I have a dataframe where each row includes arguments that I want to pass into a function iteratively. The function itself returns a dataframe with a few rows. I would like to keep the arguments and results together in one dataframe by applying pmap_df like you can with pmap_dbl inside of a mutate to add a new column with the results from the function. With the code below, I am able to get a column with nested data in it, but every row contains the data for all of the results, not just the ones corresponding to that row.
library(tidyr)
example_function <- function(data, string, ...){
word_one <- paste(data$word_one, string)
word_two <- paste(data$word_two, string)
output <- data_frame(result_words = c(word_one, word_two))
}
fake_data <- tibble(group_id = rep(c(1, 2), each = 3),
word_one = c("hello", "goodbye", "today",
"apple", "banana", "coconut"),
word_two = c("my", "name", "is",
"ellie", "good", "morning"))
test <- fake_data %>%
group_by(group_id) %>%
nest() %>%
mutate(string = "not working") %>%
mutate(final_output = list(purrr::pmap_df(.l = ., .f = example_function)))
The output looks like:
Rows: 2
Columns: 4
Groups: group_id [2]
$ group_id <dbl> 1, 2
$ data <list> [<tbl_df[3 x 2]>], [<tbl_df[3 …

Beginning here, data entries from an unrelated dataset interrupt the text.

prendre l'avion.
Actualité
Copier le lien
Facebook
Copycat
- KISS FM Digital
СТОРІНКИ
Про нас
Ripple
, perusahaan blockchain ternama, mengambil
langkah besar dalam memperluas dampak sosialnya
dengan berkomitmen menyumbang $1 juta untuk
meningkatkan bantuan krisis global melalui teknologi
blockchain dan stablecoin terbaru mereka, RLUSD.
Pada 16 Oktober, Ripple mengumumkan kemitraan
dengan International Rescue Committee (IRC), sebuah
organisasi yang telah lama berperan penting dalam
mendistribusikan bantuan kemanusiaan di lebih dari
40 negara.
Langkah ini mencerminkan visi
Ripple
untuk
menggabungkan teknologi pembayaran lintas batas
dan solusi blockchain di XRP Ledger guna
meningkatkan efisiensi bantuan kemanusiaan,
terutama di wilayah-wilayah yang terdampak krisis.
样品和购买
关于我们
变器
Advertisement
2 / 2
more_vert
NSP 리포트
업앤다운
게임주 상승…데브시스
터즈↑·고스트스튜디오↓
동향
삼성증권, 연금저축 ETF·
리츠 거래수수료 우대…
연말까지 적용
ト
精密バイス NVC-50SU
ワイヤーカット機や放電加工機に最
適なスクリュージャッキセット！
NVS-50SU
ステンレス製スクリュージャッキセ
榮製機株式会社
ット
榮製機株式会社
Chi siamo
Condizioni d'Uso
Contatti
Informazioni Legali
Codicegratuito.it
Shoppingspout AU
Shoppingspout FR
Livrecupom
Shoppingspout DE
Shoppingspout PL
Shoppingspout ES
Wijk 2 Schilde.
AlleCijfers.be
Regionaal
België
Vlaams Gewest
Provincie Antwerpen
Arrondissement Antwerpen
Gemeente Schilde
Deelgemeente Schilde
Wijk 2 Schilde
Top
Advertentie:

$ string <chr> "not working", "not working"
$ final_output <list> [<tbl_df[12 x 1]>], [<tbl_df[…
What I would like to have would be for each of the final outputs to have only 6 rows in each dataframe, corresponding to the inputs from the nested data column. Is this possible?
CodePudding user response:
With the OP's function, it may be easily done without any pmap
(return the output
from the function)
example_function <- function(data, string, ...){
word_one <- paste(data$word_one, string)
word_two <- paste(data$word_two, string)
output <- data_frame(result_words = c(word_one, word_two))
output
}
As it is a nest_by
, directly apply the function
library(dplyr)
fake_data %>%
nest_by(group_id) %>%
mutate(string = "not working") %>%
mutate(final_output = list(example_function(data, string)))
# A tibble: 2 × 4
# Rowwise: group_id
group_id data string final_output
<dbl> <list<tibble[,2]>> <chr> <list>
1 1 [3 × 2] not working <tibble [6 × 1]>
2 2 [3 × 2] not working <tibble [6 × 1]>
With pmap
, extract the contents as a list
to an object 'x1' then apply the OP's function on the list elements i.e. x1$data
and x1$string
library(purrr)
library(stringr)
fake_data %>%
nest_by(group_id) %>%
mutate(string = "not working") %>%
ungroup %>%
mutate(final_output = pmap(across(-group_id),
~ {
x1 <- list(...)
example_function(x1$data, x1$string)
}))
# A tibble: 2 × 4
group_id data string final_output
<dbl> <list<tibble[,2]>> <chr> <list>
1 1 [3 × 2] not working <tibble [6 × 1]>
2 2 [3 × 2] not working <tibble [6 × 1]>